■ **TASKS FOR THIS EXERCISE**:
1. Quote the email about the project cache word for word, starting with "The use case" and going on through "and name errors.".
2. Write the next part of the email about the project cache, picking up after its final sentence.

■ **DOCUMENT PASSAGE**:
** begin **

John Yates <address@hidden> writes:

> On Sun, Jul 26, 2015 at 2:57 PM, Stephen Leake <
> address@hidden> wrote:
>
>> > And then the user creates a new dir (or switches to a different
>> > branch, revision, etc), and the cache goes out of sync. How do we
>> > handle that?
>>
>> project-cache-refresh. Only the user knows when it should be done; they
>> may want to keep the slightly out of date cache because something isn't
>> finished with the edits yet.
>
>
> This seems to me to be "rationalizing a zit".  I conjecture that you only
> advocate such a UI because you imagine a not-particularly performant
> implementation.  If there were no cost to keeping the cache current
> (equivalent to stating that a naive user never would _never_ need to learn
> of that cache)  would you still advocate such a UI?

The use case is this:

You have checked out a fully working workspace, in order to do some
refactoring.

Emacs reads the project file and caches everything. In particular,
xref-find-definition works nicely.

Now you start to make changes. Some of the files have incorrect syntax,
or don't compile because of undefined names.

If you attempt to refresh the cache at this point, you will lose _all_
xref, because of the syntax and name errors.

On the other hand, the existing cache allows most xref commands to still
work. So you keep it for a while.


This assumes the mechanism that refreshes the cache is sensitive to such
issues. This is true for the Ada xref backend; it uses the xref info
output by the compiler, so files must compile. If the file fails to
compile for any reason, there is no xref info available.

** end **

■ **GIVEN INFORMATION**:
** begin **

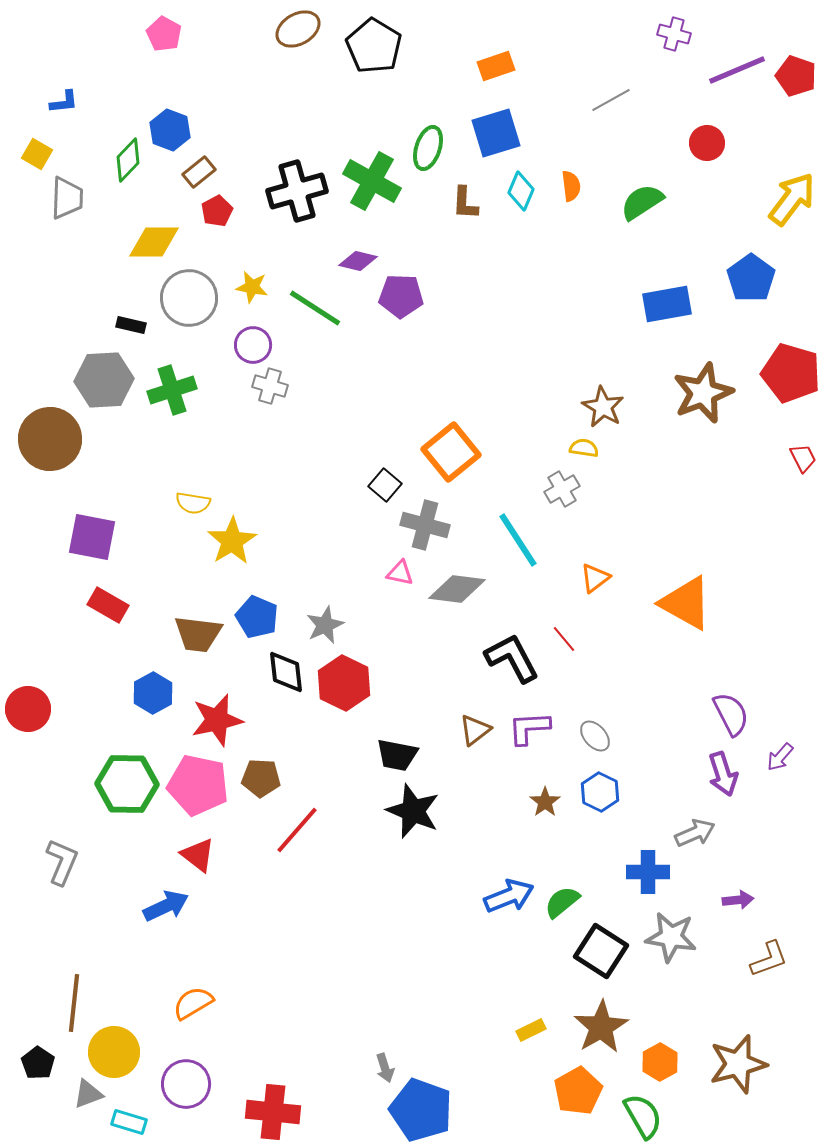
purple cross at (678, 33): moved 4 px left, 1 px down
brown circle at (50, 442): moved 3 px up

** end **
** begin **

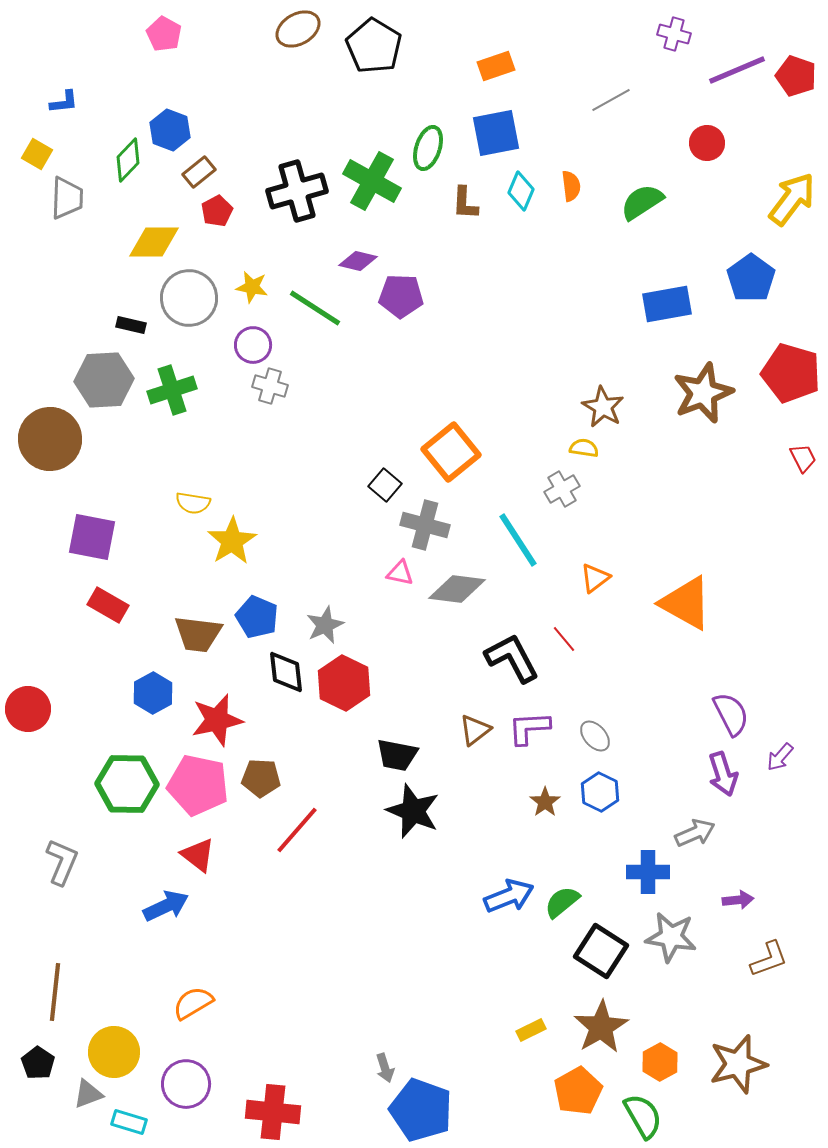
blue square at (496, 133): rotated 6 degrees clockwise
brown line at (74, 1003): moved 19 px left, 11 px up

** end **

■ **ANSWERS BELOW**:
1.
The use case is this:

You have checked out a fully working workspace, in order to do some
refactoring.

Emacs reads the project file and caches everything. In particular,
xref-find-definition works nicely.

Now you start to make changes. Some of the files have incorrect syntax,
or don't compile because of undefined names.

If you attempt to refresh the cache at this point, you will lose _all_
xref, because of the syntax and name errors.

2.
It is also true that the user time penalty for refreshing the cache is
significant for Ada mode, and grows with the size of the project.

> In small projects the cost of a simplistic brute-force change determination
> is likely to be entirely acceptable.  

Yes, that's true, especially if the cache builder handles syntax errors
gracefully, and is very fast. So that should be one option.

> In the exceedingly rare case where a user needs to keep work hidden from
> project searches he can either modify the project definition to blacklist
> temporarily the areas he wants excluded.  

That's a different use case than I'm talking about, and one I've never
run across; can you elaborate?

I guess that's one way to implement "find-replace in this subset of the
project files".

> Alternatively we could provide a toggle for very advanced users to
> suppress cache refresh.

Yes, that's what I'd like.

> Bottom line: start by getting the model of state and the UI right.  After
> that if the performance in corner cases needs help then give advanced users
> tools to tune the system.  But please do not foist a user-maintained cache
> on casual users.

Yes, good approach.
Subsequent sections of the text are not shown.